El primer coadjutor salesiano no mártir elevado a los honores de los altares, fue beatificado por San Juan Pablo II el 14 de abril de 2002.

[Vatican News – Roma] Al rito de creación de hoy le seguirá el Consistorio público ordinario para la votación de la canonización del beato Juan Bautista Scalabrini, obispo de Piacenza, fundador de la Congregación de los Misioneros de San Carlos y de la Congregación de las Hermanas Misioneras de San Carlos Borromeo, más conocidas como los Scalabrinianos, y de Artemide Zatti, laico profeso de los Salesianos. El cardenal Marcello Semeraro, prefecto del Dicasterio para las Causas de los Santos, leerá la Peroratio y presentará brevemente las biografías de los beatos. A continuación, el Papa expresará la valoración de los votos y anunciará el día de las canonizaciones. Al final, saldrá de la Basílica por la Puerta de la Oración con los nuevos cardenales, para dirigirse -como ha ocurrido los años anteriores – al Monasterio Mater Ecclesiae, en los Jardines Vaticanos, para visitar y saludar al Papa emérito Benedicto XVI.

Un emigrante de Emilia en Argentina, enfermero a su pesar, pero más popular y solicitado por los pacientes de su hospital que cualquier médico. Todo esto y mucho más es el beato Artemide Zatti, pronto santo, ejemplo de caridad y sacerdote fracasado: «Signo vivo de la compasión y de la misericordia de Dios por los enfermos», lo definió el postulador general de los salesianos, el padre Pierluigi Cameroni. La figura del coadjutor salesiano parece casi como si Don Bosco se la hubiera cosido: es un religioso no consagrado que profesa los mismos votos de caridad, castidad y obediencia y comparte la vida comunitaria.  La única diferencia, por tanto, es entre el estado clerical y el laico, pero ninguna diferencia en el campo de la perfección cristiana y del apostolado. O de la aspiración a la santidad, evidentemente.

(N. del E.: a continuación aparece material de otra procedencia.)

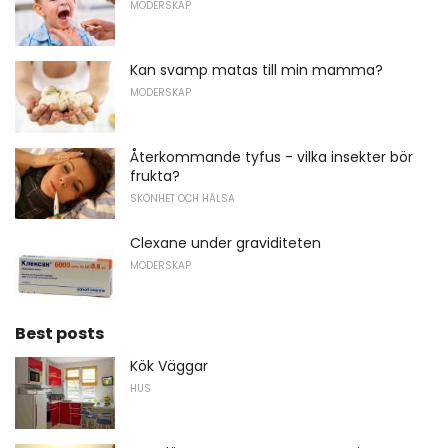
MODERSKAP
Kan svamp matas till min mamma?
MODERSKAP
Återkommande tyfus - vilka insekter bör
frukta?
SKÖNHET OCH HÄLSA
Clexane under graviditeten
MODERSKAP
Best posts
Kök Väggar
HUS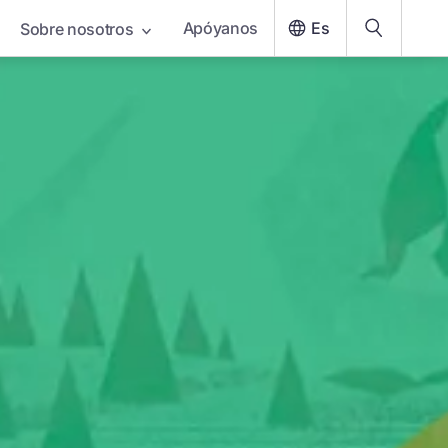
Apóyanos
Es
Sobre nosotros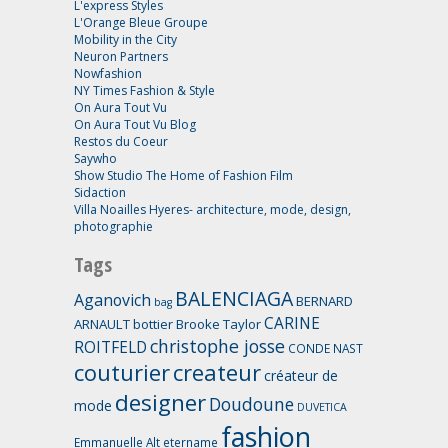
L'express Styles
L'Orange Bleue Groupe
Mobility in the City
Neuron Partners
Nowfashion
NY Times Fashion & Style
On Aura Tout Vu
On Aura Tout Vu Blog
Restos du Coeur
Saywho
Show Studio The Home of Fashion Film
Sidaction
Villa Noailles Hyeres- architecture, mode, design,
photographie
Tags
BALENCIAGA
Aganovich
BERNARD
bag
CARINE
ARNAULT
bottier
Brooke Taylor
christophe josse
ROITFELD
CONDE NAST
couturier
createur
créateur de
designer
Doudoune
mode
DUVETICA
fashion
Emmanuelle Alt
etername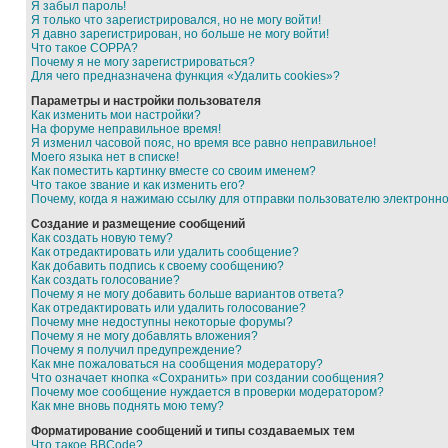
Я забыл пароль!
Я только что зарегистрировался, но не могу войти!
Я давно зарегистрирован, но больше не могу войти!
Что такое COPPA?
Почему я не могу зарегистрироваться?
Для чего предназначена функция «Удалить cookies»?
Параметры и настройки пользователя
Как изменить мои настройки?
На форуме неправильное время!
Я изменил часовой пояс, но время все равно неправильное!
Моего языка нет в списке!
Как поместить картинку вместе со своим именем?
Что такое звание и как изменить его?
Почему, когда я нажимаю ссылку для отправки пользователю электронн
Создание и размещение сообщений
Как создать новую тему?
Как отредактировать или удалить сообщение?
Как добавить подпись к своему сообщению?
Как создать голосование?
Почему я не могу добавить больше вариантов ответа?
Как отредактировать или удалить голосование?
Почему мне недоступны некоторые форумы?
Почему я не могу добавлять вложения?
Почему я получил предупреждение?
Как мне пожаловаться на сообщения модератору?
Что означает кнопка «Сохранить» при создании сообщения?
Почему мое сообщение нуждается в проверки модератором?
Как мне вновь поднять мою тему?
Форматирование сообщений и типы создаваемых тем
Что такое BBCode?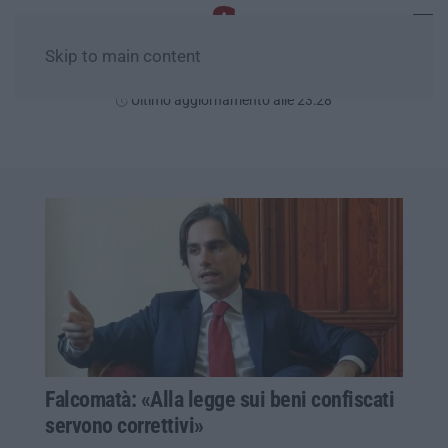
Skip to main content
Sabato, 08 Agosto
Ultimo aggiornamento alle 23:28
Falcomatà: «Alla legge sui beni confiscati
servono correttivi»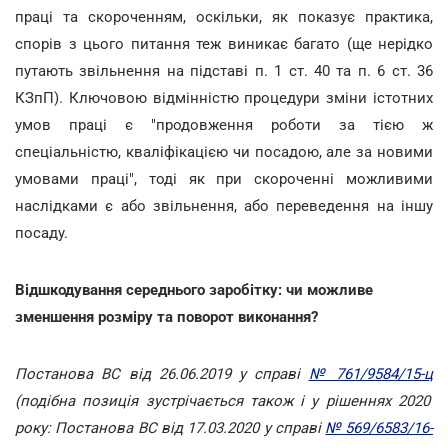
праці та скороченням, оскільки, як показує практика,
спорів з цього питання теж виникає багато (ще нерідко
путають звільнення на підставі п. 1 ст. 40 та п. 6 ст. 36
КЗпП). Ключовою відмінністю процедури зміни істотних
умов праці є "продовження роботи за тією ж
спеціальністю, кваліфікацією чи посадою, але за новими
умовами праці", тоді як при скороченні можливими
наслідками є або звільнення, або переведення на іншу
посаду.
Відшкодування середнього заробітку: чи можливе
зменшення розміру та поворот виконання?
Постанова ВС від 26.06.2019 у справі
№ 761/9584/15-ц
(подібна позиція зустрічається також і у рішеннях 2020
року: Постанова ВС від 17.03.2020 у справі
№ 569/6583/16-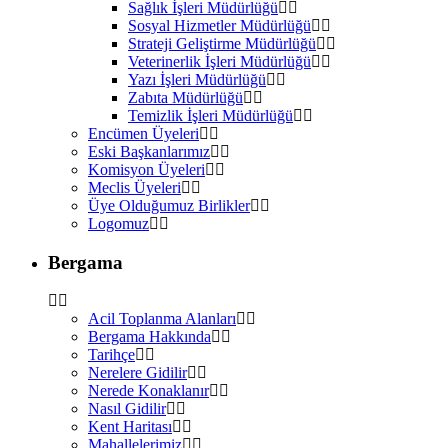
Sağlık İşleri Müdürlüğü
Sosyal Hizmetler Müdürlüğü
Strateji Geliştirme Müdürlüğü
Veterinerlik İşleri Müdürlüğü
Yazı İşleri Müdürlüğü
Zabıta Müdürlüğü
Temizlik İşleri Müdürlüğü
Encümen Üyeleri
Eski Başkanlarımız
Komisyon Üyeleri
Meclis Üyeleri
Üye Olduğumuz Birlikler
Logomuz
Bergama
Acil Toplanma Alanları
Bergama Hakkında
Tarihçe
Nerelere Gidilir
Nerede Konaklanır
Nasıl Gidilir
Kent Haritası
Mahallelerimiz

Amor por Don Bosco, María Auxiliadora y la Providencia

Artemide llegó desde la provincia de Reggio Emilia, en Argentina, cuando sólo tenía 17 años, en 1897. Su familia, como muchas otras, se vio empujada a cruzar el océano por el hambre, la pobreza y la falta de esperanza. Instalado en Bahía Blanca, comenzó a asistir a la parroquia local dirigida por los salesianos y aquí conoció al padre Carlo Cavalli, que se convirtió en su padre espiritual y fuente de inspiración, pero sobre todo fue quien le hizo percibir la llamada del Señor. Enamorado de la obra de Don Bosco, Artemide estaba a punto de hacer sus votos en la casa salesiana de Bernal cuando contrajo la tuberculosis de un cohermano y esto echó por tierra todos sus planes. Don Cavalli le sugirió entonces que rezara a María Auxiliadora, prometiéndole, una vez curado, dedicarse a los enfermos. Artemide aceptó y así renunció a su vocación sacerdotal, marchando a la casa salesiana de Viedma, donde se desempeñó como ayudante en el hospital misionero. «Su grandeza no estuvo en aceptar, sino en elegir el plan que Dios tenía para él», continúa explicando el postulador, «y la radicalidad evangélica con la que se lanzó a seguir a Cristo, con el espíritu de Don Bosco, es decir, sin que le faltara nunca la alegría y la sonrisa que da el encuentro con el Señor».

Artemide: enfermo entre los enfermos

Es un día cualquiera de 1950 cuando Artemide se cae de una escalera. Desde hace algún tiempo tiene un extraño dolor de espalda del que ha surgido una sospecha que pronto se confirmará: tiene un tumor. Una vez más la enfermedad, esa aflicción humana que había perseguido, combatido y curado en otros durante toda su vida, le golpeó en persona, dándole una vez más la vuelta a la tortilla. Primero fue la tuberculosis la que le impidió ser sacerdote, ahora esto. Sería la última vez, Artemide se dio cuenta inmediatamente, pero siguió trabajando como si nada, rodeado del amor de su comunidad y de la gratitud de miles de personas hasta el final de su vida, que llegó el 15 de marzo de 1951.